▶ **EXERCISE DIRECTIONS**: If a line below contains the string "drag", return that line.

* * * * *

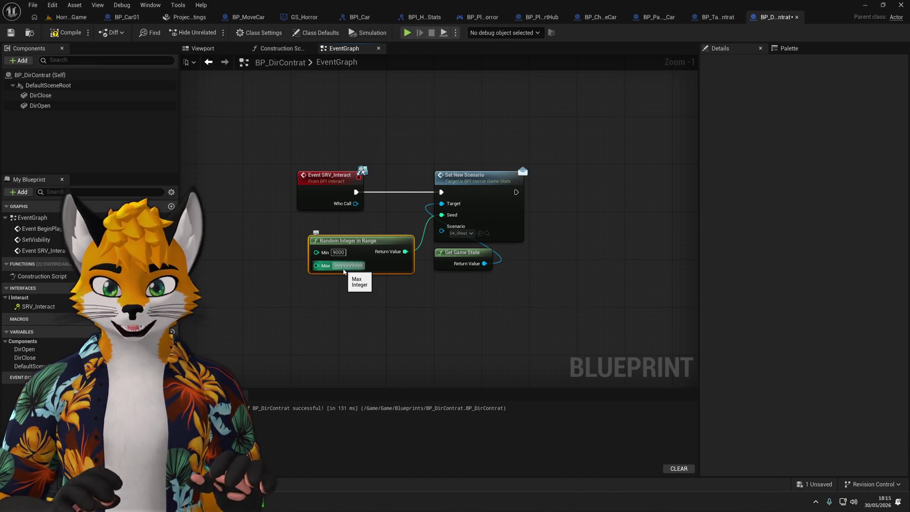
click(382, 297)
mouse_move(384, 245)
mouse_down()
mouse_move(360, 238)
mouse_move(372, 239)
mouse_up()
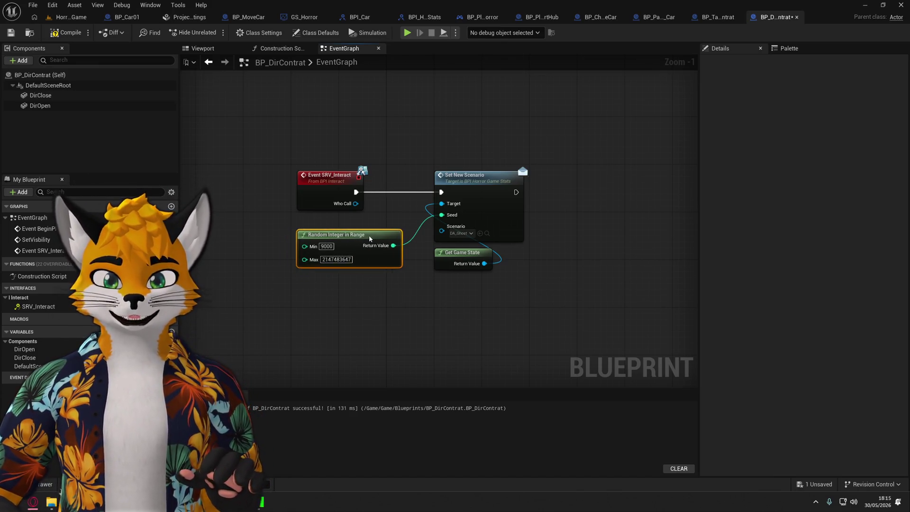
click(427, 301)
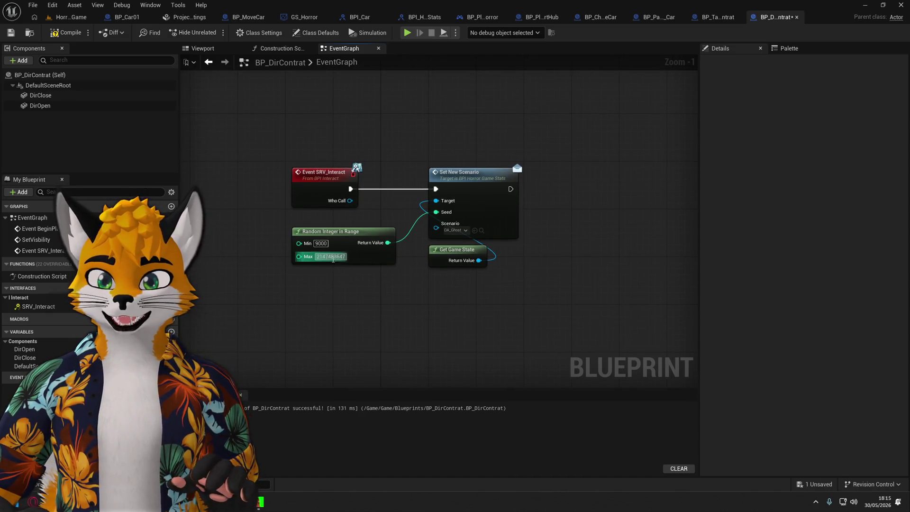
scroll(342, 266, up, 1)
scroll(357, 310, down, 1)
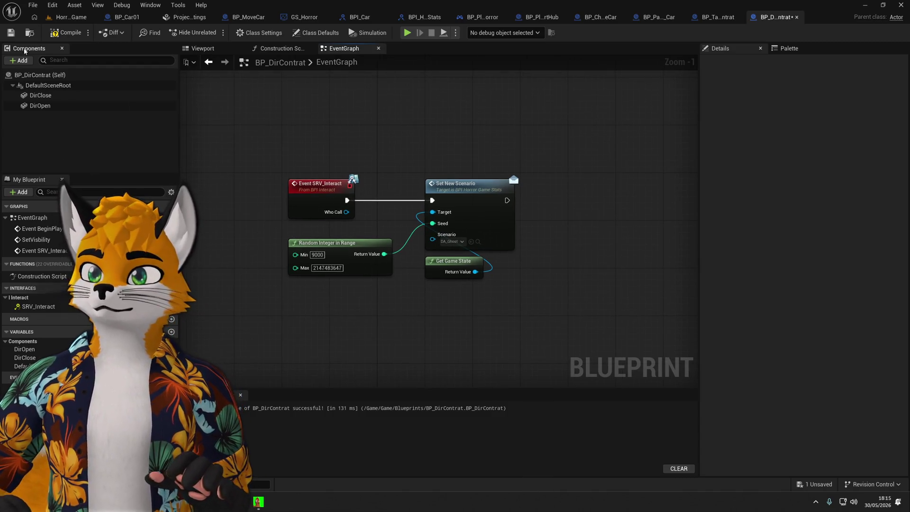
click(319, 255)
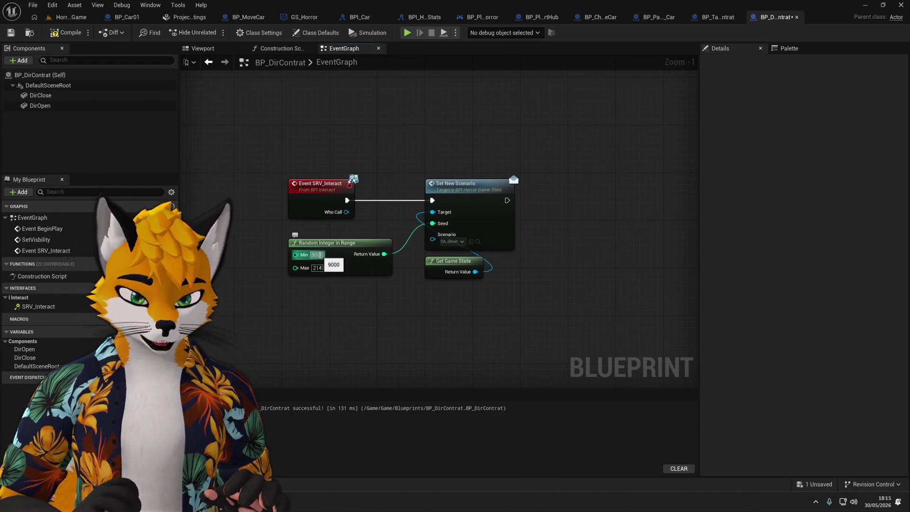
text(1)
key(Return)
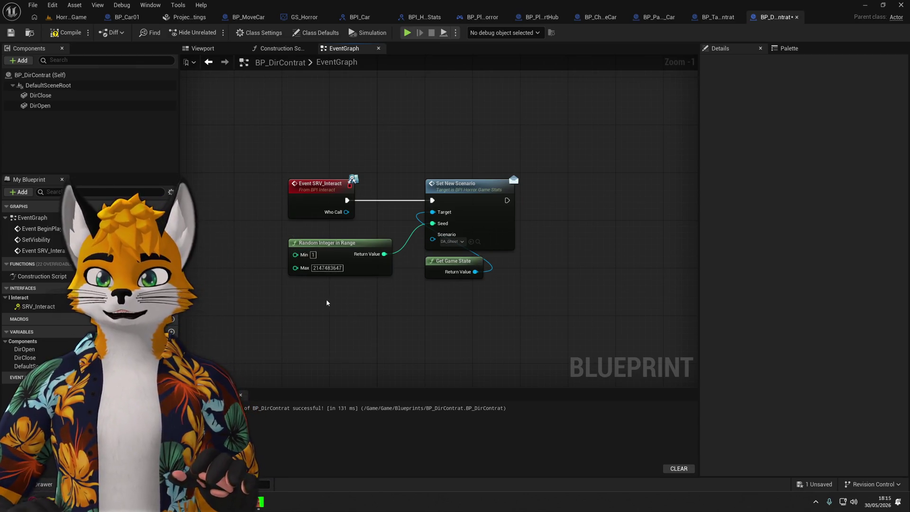
click(65, 34)
mouse_move(357, 317)
mouse_down()
mouse_move(374, 322)
mouse_move(363, 310)
mouse_up()
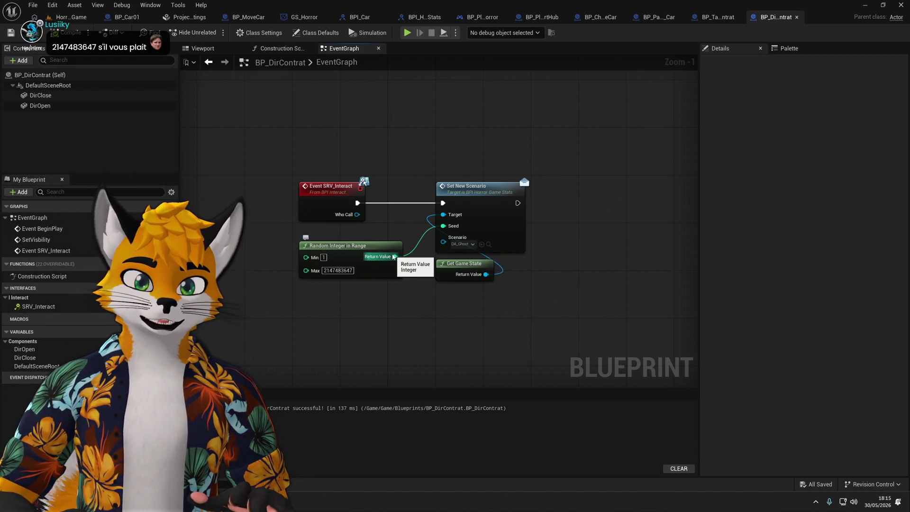
drag(340, 275, 333, 276)
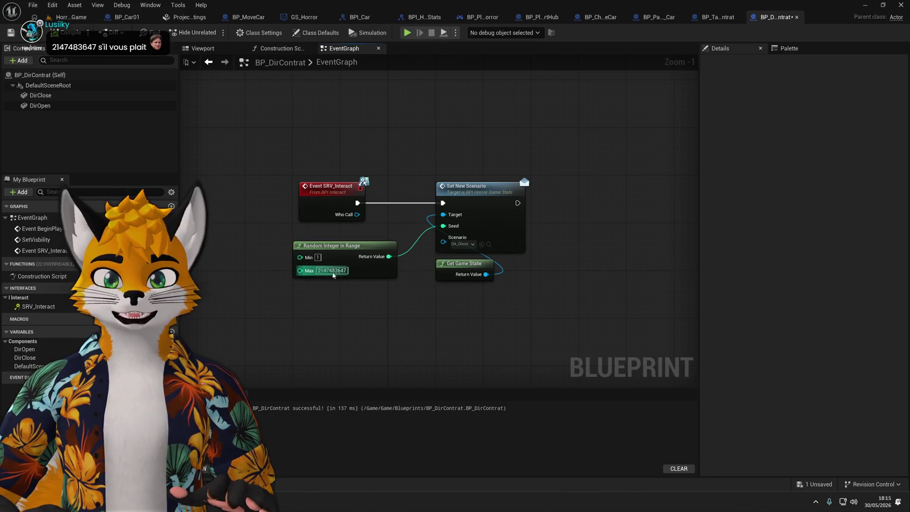
key(Return)
click(323, 271)
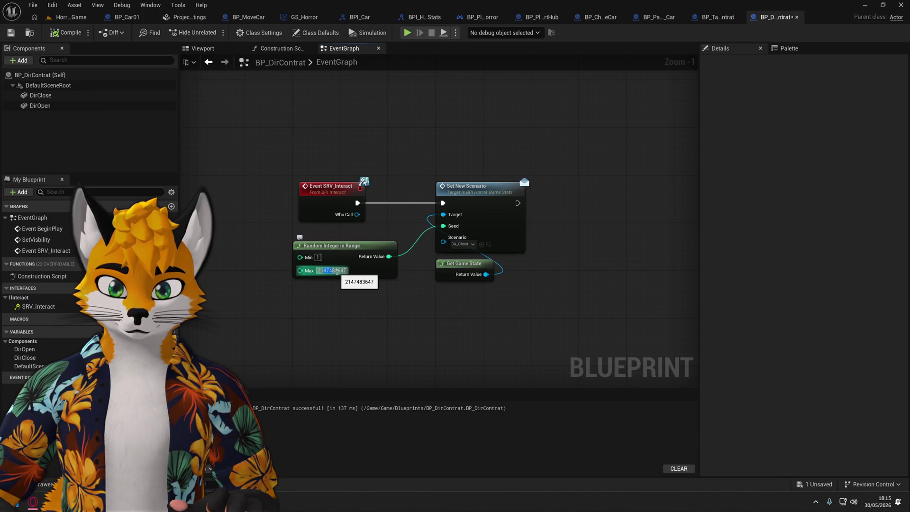
click(335, 272)
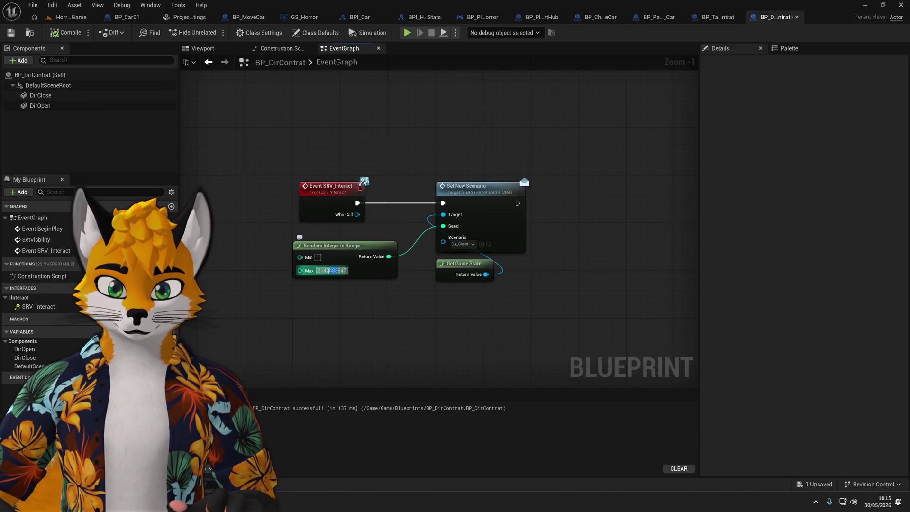
click(331, 270)
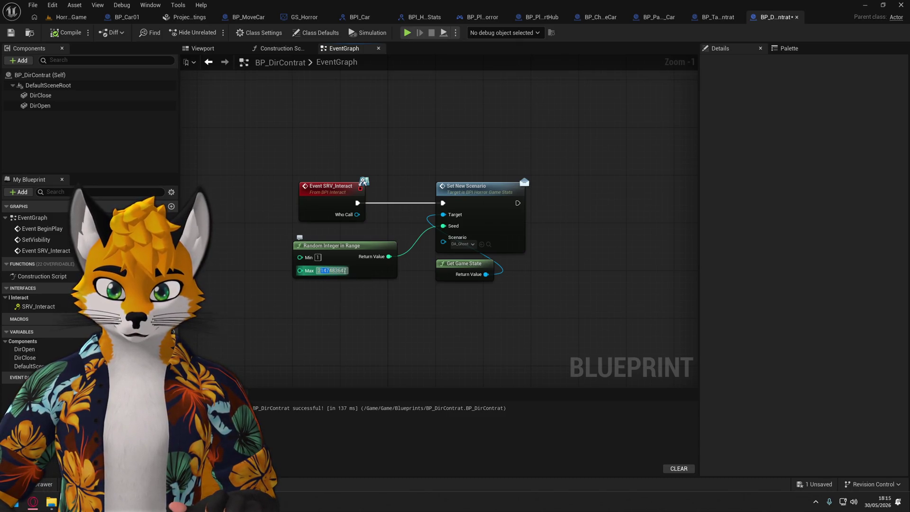
drag(327, 273, 297, 303)
click(317, 299)
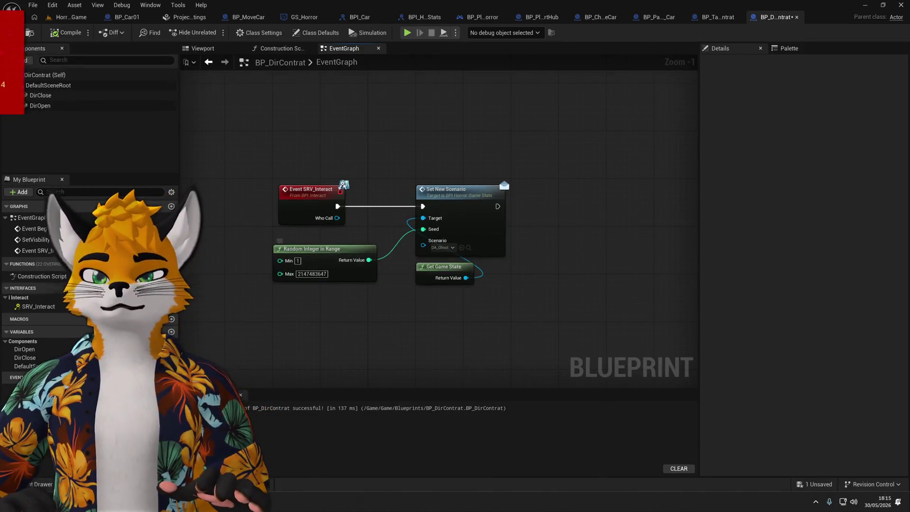
key(ctrl+s)
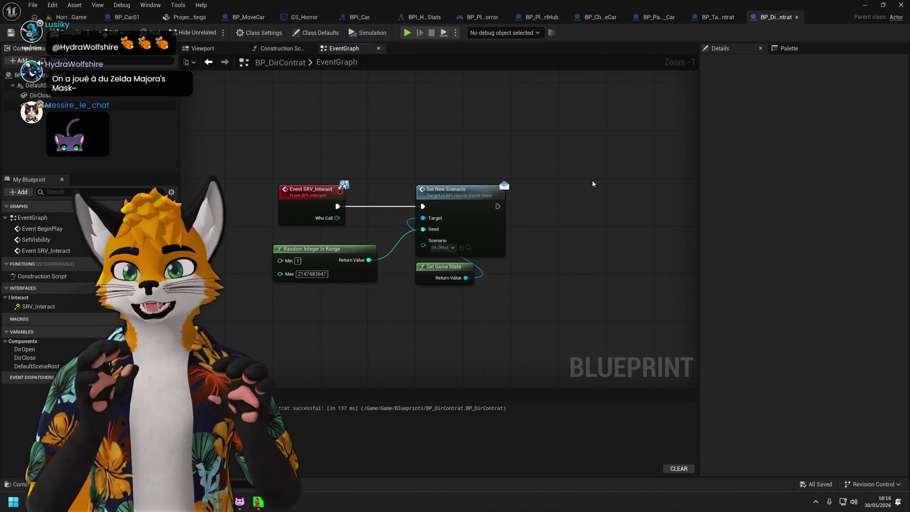
Tidy the Get Game State node and list the actions following Set New Scenario's execution output.
scroll(545, 246, up, 1)
mouse_move(406, 274)
mouse_down()
mouse_move(447, 244)
mouse_move(437, 277)
mouse_up()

* * * * *

▶ **REPLY**:
drag(340, 275, 333, 276)
drag(327, 273, 297, 303)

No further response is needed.